Diet-to-Go
- Company type: Private
- Industry: Dieting/Nutrition
- Founded: 1991
- Headquarters: Lorton, Virginia, United States
- Key people: Hilton Davis (Founder/CEO)
- Revenue: US$14 million (2016)
- Number of employees: 100 (2012)
- Website: diettogo.com

= Diet-to-Go =

American nutrition company

Diet-to-Go (DTG) is a privately held company that was founded in 1991 by Hilton Davis. The company offers a national diet delivery food product and local food pickup meals. The company was formed originally as a local diet delivery company in Virginia.

In August 2024, Diet-to-Go filed for Chapter 11 bankruptcy protection, listing liabilities between $1 million and $10 million, and assets between $0 and $50,000. On November 21, 2025, Diet-to-Go announced that it had permanently closed.

==Meal plans==
Diet-to-Go offers four types of meal plans - Balanced nutrition, Portion Controlled, Low Fat Vegetarian and Keto/Low Carb as well as Low Fat Diabetic. In 1999, the company started one of the first frozen diet meal mail-order products in the United States, making its line of products available nationwide.
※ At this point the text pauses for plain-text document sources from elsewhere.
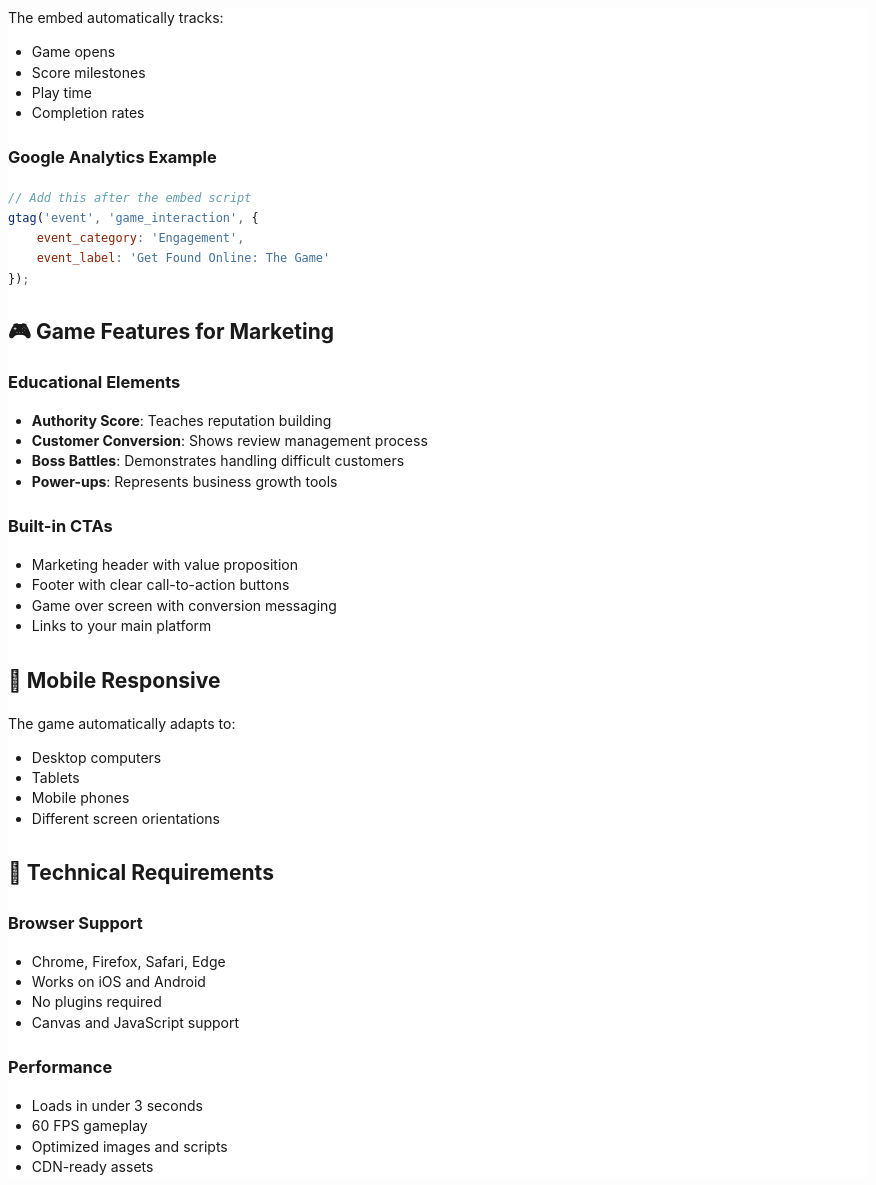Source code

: The embed automatically tracks:
- Game opens
- Score milestones
- Play time
- Completion rates

### Google Analytics Example
```javascript
// Add this after the embed script
gtag('event', 'game_interaction', {
    event_category: 'Engagement',
    event_label: 'Get Found Online: The Game'
});
```

## 🎮 Game Features for Marketing

### Educational Elements
- **Authority Score**: Teaches reputation building
- **Customer Conversion**: Shows review management process
- **Boss Battles**: Demonstrates handling difficult customers
- **Power-ups**: Represents business growth tools

### Built-in CTAs
- Marketing header with value proposition
- Footer with clear call-to-action buttons
- Game over screen with conversion messaging
- Links to your main platform

## 📱 Mobile Responsive

The game automatically adapts to:
- Desktop computers
- Tablets
- Mobile phones
- Different screen orientations

## 🔧 Technical Requirements

### Browser Support
- Chrome, Firefox, Safari, Edge
- Works on iOS and Android
- No plugins required
- Canvas and JavaScript support

### Performance
- Loads in under 3 seconds
- 60 FPS gameplay
- Optimized images and scripts
- CDN-ready assets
Fresh food home delivery is available on the East Coast from Woodbridge, Virginia to Connecticut and all locations in between. West Coast fresh home delivery is available in all of California, greater Las Vegas and major cities in Arizona.

==Partnership==
The local food pick-up program is a partnership between local businesses including fitness clubs such as Gold's Gym, World Gym, One To One Fitness, and other independent gyms and health clubs. Other distributors include convenience stores, personal training studios and local delis. These locations act as fresh food pick up locations, currently in four metropolitan areas across the United States, including Los Angeles, Baltimore, Northern New Jersey and Washington D.C.

The company's two kitchens are currently inspected daily by the USDA and follow the association guidelines of the American Heart Association, American Cancer Society and the American Diabetes Association. The company currently produces roughly 40,000 meals per week.

Diet-to-Go maintains two large commercial kitchens. One in Lorton, Virginia just outside Washington, DC and Burbank, California.